-- Dataset entries --
+ + + + + + +
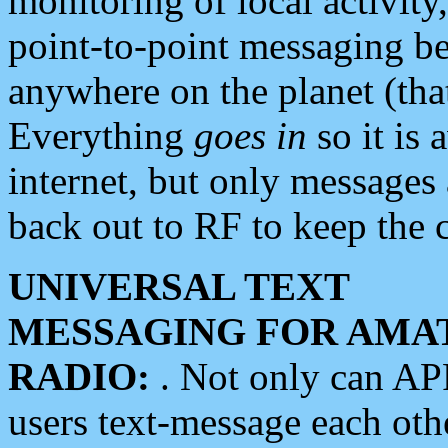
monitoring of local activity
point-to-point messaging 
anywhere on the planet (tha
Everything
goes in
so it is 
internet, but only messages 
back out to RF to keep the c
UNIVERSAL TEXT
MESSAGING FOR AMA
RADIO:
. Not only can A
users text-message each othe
+ + + + + + +
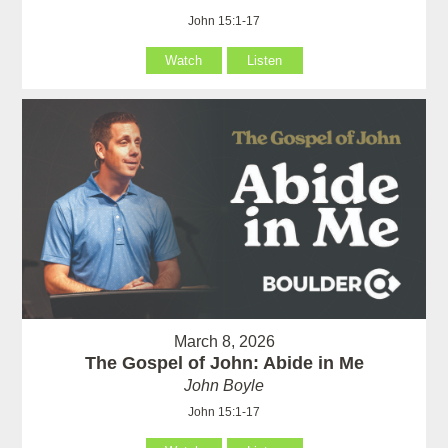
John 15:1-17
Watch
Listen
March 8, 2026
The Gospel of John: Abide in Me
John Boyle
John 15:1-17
+ + + + + + +
-- Aim of the task --
What lines in the data above carry "only"? Return them all.

-- Solution to this exercise --
internet, but only messages 
. Not only can A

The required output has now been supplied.